8. Enfin, aux termes de l'article L. 435-1 du code de l'entrée et du séjour des étrangers et du droit d'asile : " L'étranger dont l'admission au séjour répond à des considérations humanitaires ou se justifie au regard des motifs exceptionnels qu'il fait valoir peut se voir délivrer une carte de séjour temporaire portant la mention " salarié ", " travailleur temporaire " ou " vie privée et familiale ", sans que soit opposable la condition prévue à l'article L. 412-1. ".
9. Eu égard à la situation de M. B... telle qu'elle a été exposée ci-dessus, le préfet ne peut être regardé comme ayant commis une erreur manifeste d'appréciation en estimant que le requérant ne faisait pas état de considérations humanitaires ou de motifs exceptionnels justifiant la délivrance d'un titre de séjour sur le fondement des dispositions précitées de l'article L. 435-1 du code de l'entrée et du séjour des étrangers et du droit d'asile.
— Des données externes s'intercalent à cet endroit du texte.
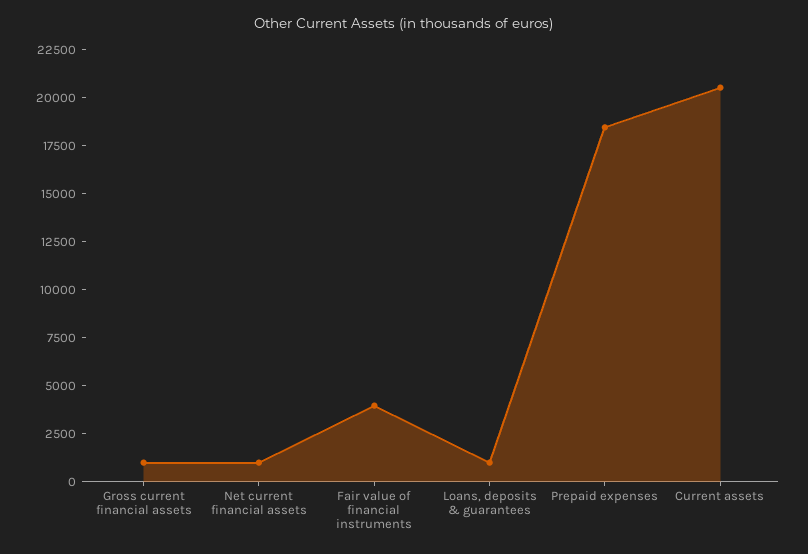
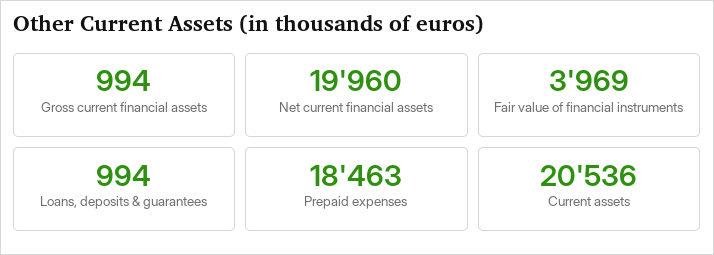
Net current financial assets: 1000 -> 19960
10. Il résulte de tout ce qui précède que M. B... n'est pas fondé à soutenir que c'est à tort que, par le jugement attaqué, le tribunal administratif de Bordeaux a rejeté sa demande. Ses conclusions à fin d'injonction ainsi que celles présentées sur le fondement des dispositions combinées des articles L. 761-1 du code de justice administrative et 37 de la loi du 10 juillet 1991 ne peuvent dès lors être accueillies.
DECIDE :
Article 1er : La requête de M. B... est rejetée.
Article 2 : Le présent arrêt sera notifié à M. A... B... et au ministre de l'intérieur et des outre-mer. Copie en sera adressée au préfet de Lot-et-Garonne.
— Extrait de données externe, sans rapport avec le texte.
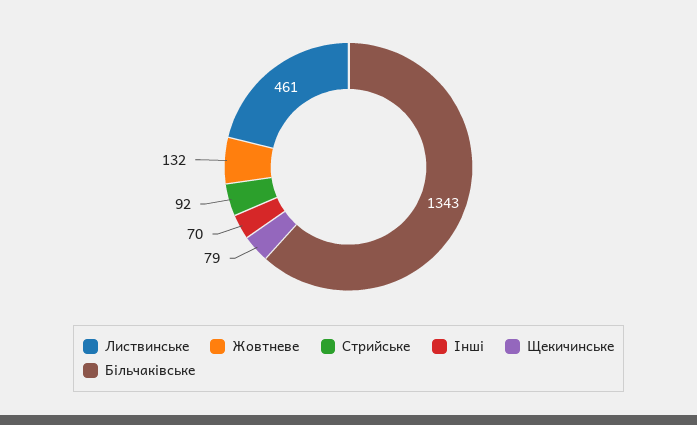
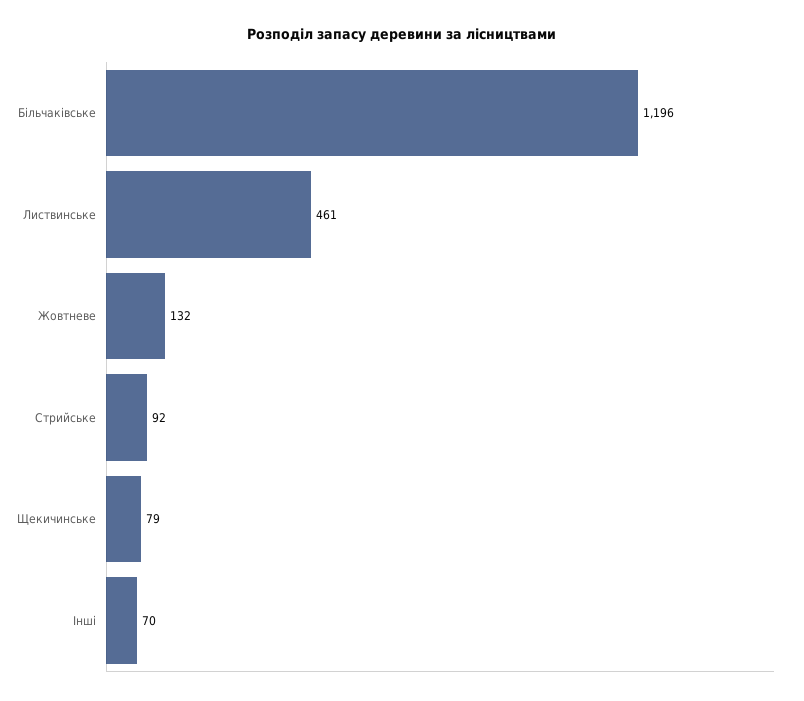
Більчаківське: 1343 -> 1196

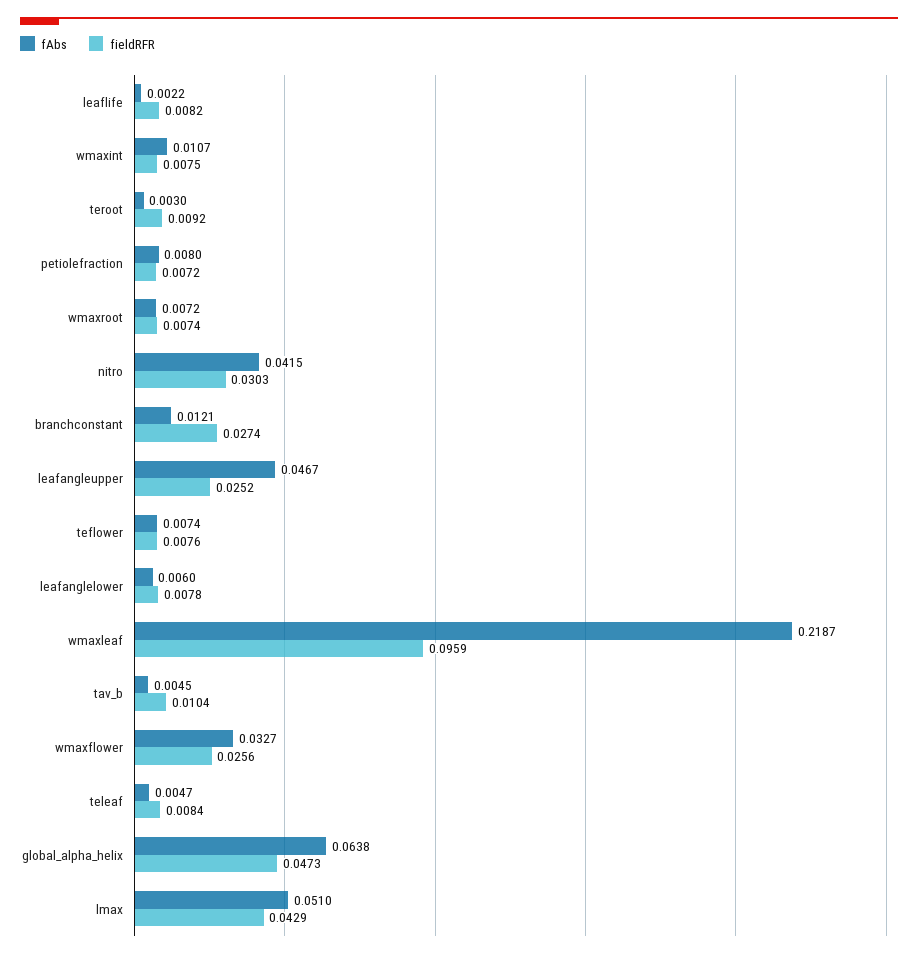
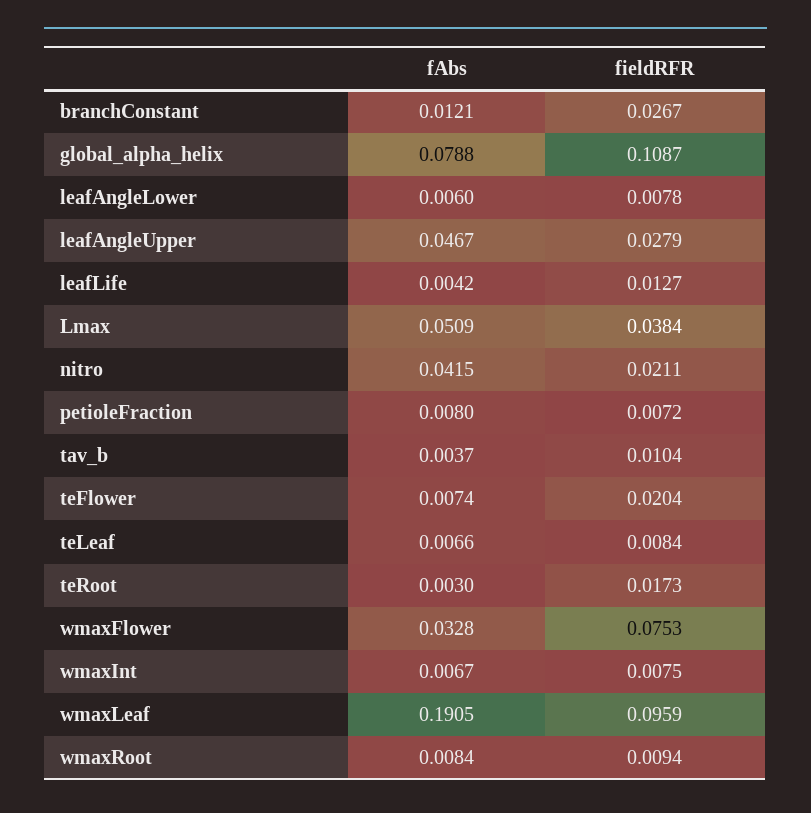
fAbs, leaflife: 0.0022 -> 0.0042
fieldRFR, leaflife: 0.0082 -> 0.0127
fAbs, wmaxint: 0.0107 -> 0.0067
fieldRFR, teroot: 0.0092 -> 0.0173
fAbs, wmaxroot: 0.0072 -> 0.0084
fieldRFR, wmaxroot: 0.0074 -> 0.0094
fieldRFR, nitro: 0.0303 -> 0.0211
fieldRFR, branchconstant: 0.0274 -> 0.0267
fieldRFR, leafangleupper: 0.0252 -> 0.0279
fieldRFR, teflower: 0.0076 -> 0.0204
fAbs, wmaxleaf: 0.2187 -> 0.1905
fAbs, tav_b: 0.0045 -> 0.0037
fAbs, wmaxflower: 0.0327 -> 0.0328
fieldRFR, wmaxflower: 0.0256 -> 0.0753
fAbs, teleaf: 0.0047 -> 0.0066
fAbs, global_alpha_helix: 0.0638 -> 0.0788
fieldRFR, global_alpha_helix: 0.0473 -> 0.1087
fAbs, lmax: 0.051 -> 0.0509
fieldRFR, lmax: 0.0429 -> 0.0384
Délibéré après l'audience du 27 juin 2023 à laquelle siégeaient :
Mme Marie-Pierre Beuve Dupuy, présidente,
M. Manuel Bourgeois, premier conseiller,
Mme Agnès Bourjol, première conseillère.
Rendu public par mise à disposition au greffe le 11 juillet 2023.
L'assesseur le plus ancien,
Manuel Bourgeois
La présidente-rapporteure,
Marie-Pierre Beuve Dupuy
La greffière,
Sylvie Hayet
La République mande et ordonne au ministre de l'intérieur et des outre-mer en ce qui le concerne, et à tous commissaires de justice à ce requis, en ce qui concerne les voies de droit commun contre les parties privées, de pourvoir à l'exécution du présent arrêt.